:: Text shown ::

*** Block opens ***

The existing stadium to the south of the city was not suitable for holding the Games. The organisers thus proposed a radical plan to get one that was. In 1925, architect Jan Wils attended the Olympic Congress in Prague with an initial plan to alter the existing stadium. The plan met expectations, was accepted, and received the support of the Nederlandsch Sportpark, the company that would be taking over the stadium after the Games, and Amsterdam City Council.
However, the initial plan changed when the city offered the organisers 19 hectares of other land close to the old stadium. So Wils revised his plans; the old stadium was demolished, and a new, more suitable sports complex built next to it. In addition to the stadium itself, temporary accommodation and venues for the swimming, tennis, fencing, wrestling and weightlifting events with a capacity of 20,000 were built close by. Wils included catering facilities in the stadium and the surrounding buildings, but the organisers were not convinced of the need for them. The plan was finally accepted, given the probability that the Games participants would eat several meals inside the stadium. In addition to the buffet facilities, a 500-seat restaurant was set up in a tent for the Games.
Unlike the old stadium, which was oriented from west to east, the new one was oriented north to south to maximise the amount of sunlight on the competition area in the afternoon and protect the spectators from the wind. The shape of the stadium was dictated by that of the 500-metre cycle track: once that was established, the rest of the building was built around it. The track was separated from the stands by a double balustrade, which protected spectators and riders alike. In addition to the cycle track, the arena included a football pitch and a 400- metre running track.
The stadium foundations consisted of 4,425 piles between 14 and 18 metres long. The columns, beams and flooring of the building and the internal walls built between the columns were made of reinforced concrete. The outer façade was a red-brick wall all around the building, through which the internal framework can be seen. The visible concrete parts were sandblasted.

*** Block closes ***

:: Entries shown ::
*** Block opens ***

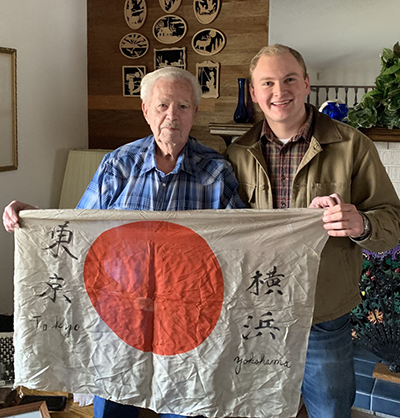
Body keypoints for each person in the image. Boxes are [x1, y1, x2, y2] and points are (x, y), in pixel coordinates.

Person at [3, 67, 245, 418]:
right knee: (115, 407)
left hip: (188, 318)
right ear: (146, 111)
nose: (171, 116)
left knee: (189, 406)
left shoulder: (216, 172)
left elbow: (240, 243)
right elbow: (81, 227)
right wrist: (34, 219)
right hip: (121, 315)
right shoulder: (119, 164)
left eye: (182, 106)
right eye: (162, 105)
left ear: (195, 111)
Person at [225, 44, 400, 418]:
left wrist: (362, 224)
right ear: (254, 93)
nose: (279, 91)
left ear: (306, 84)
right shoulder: (237, 153)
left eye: (289, 79)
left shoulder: (353, 146)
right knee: (259, 406)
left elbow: (392, 222)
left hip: (324, 315)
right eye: (267, 83)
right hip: (258, 311)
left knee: (330, 409)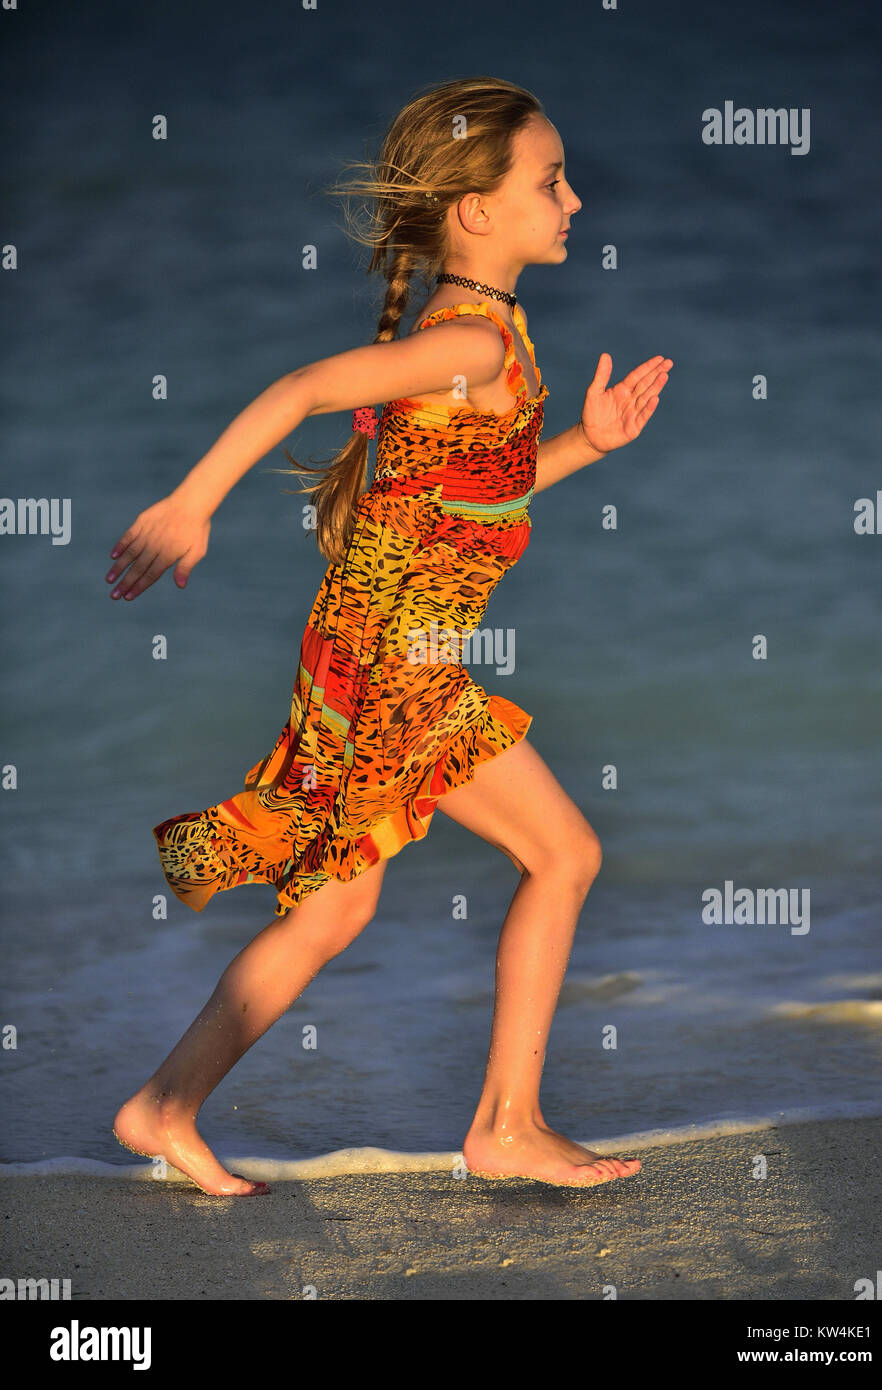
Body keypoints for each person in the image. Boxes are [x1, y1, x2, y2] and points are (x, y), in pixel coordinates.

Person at [107, 77, 672, 1194]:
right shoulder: (466, 341)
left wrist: (587, 447)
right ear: (476, 210)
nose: (573, 200)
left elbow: (478, 503)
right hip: (395, 661)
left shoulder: (490, 338)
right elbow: (307, 385)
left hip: (379, 650)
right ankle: (505, 1124)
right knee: (563, 853)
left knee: (342, 898)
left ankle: (163, 1105)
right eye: (549, 180)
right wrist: (191, 501)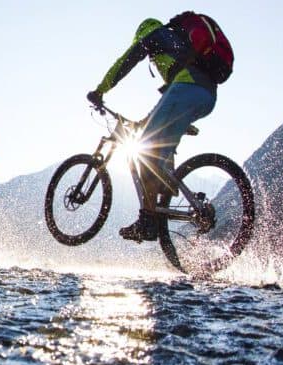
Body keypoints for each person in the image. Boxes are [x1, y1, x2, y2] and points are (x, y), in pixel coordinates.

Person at [86, 16, 222, 242]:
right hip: (206, 96)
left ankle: (147, 221)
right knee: (158, 143)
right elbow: (167, 102)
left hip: (187, 90)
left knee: (146, 151)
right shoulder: (180, 53)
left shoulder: (156, 36)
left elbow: (124, 62)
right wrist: (143, 122)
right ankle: (166, 189)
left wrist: (100, 91)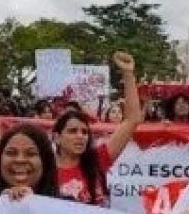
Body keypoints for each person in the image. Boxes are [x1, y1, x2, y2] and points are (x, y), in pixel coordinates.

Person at [54, 53, 141, 206]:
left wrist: (128, 74)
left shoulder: (97, 161)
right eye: (72, 131)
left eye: (85, 132)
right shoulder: (43, 171)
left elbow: (132, 120)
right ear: (56, 137)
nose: (81, 136)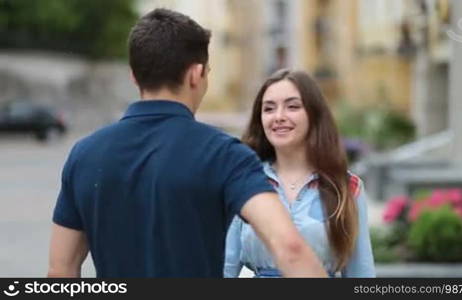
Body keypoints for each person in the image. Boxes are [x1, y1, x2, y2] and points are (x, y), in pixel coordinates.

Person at [47, 9, 327, 278]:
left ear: (134, 75)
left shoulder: (84, 155)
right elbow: (290, 249)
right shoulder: (225, 155)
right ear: (196, 74)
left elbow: (61, 270)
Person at [224, 69, 376, 278]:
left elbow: (361, 273)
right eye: (268, 109)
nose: (278, 117)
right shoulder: (243, 182)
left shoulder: (346, 187)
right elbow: (224, 267)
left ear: (314, 115)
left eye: (292, 107)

*** Block closes ***

:: Requirement 1 ::
According to the passage on the Amsterdam Olympic stadium, how many piles made up the stadium's foundations?
:: Requirement 2 ::
Write what comes next in the passage about the Amsterdam Olympic stadium, picking up after its final sentence.

:: Exercise output 1 ::
4,425 piles.

:: Exercise output 2 ::
The two lateral stands were protected by a steel roof, for which the fixing system was designed to impede the spectators’ view as little as possible. The royal box was in the centre of the western stand. A terrace of honour was built in front of the royal box to provide an area where the winning athletes could be presented with their medals. The two roofless circular stands offered seating at each end and standing places in the centre. Fourteen sets of stairs of two different widths allowed the public to access the stands and leave the stadium in between 10 and 12 minutes. (In seven minutes according to Olympisch Stadion Amsterdam (1928).)
Given the marshy nature of the land provided by the city, 750,000 cubic metres cubes of sand were used to raise and stabilise the ground.
The stadium was also surrounded by canals, the north and south Amstel, which were 30 metres wide. As a result, it was necessary to build quays and supporting walls, provide moorings and include navigable waterways in the stadium plans.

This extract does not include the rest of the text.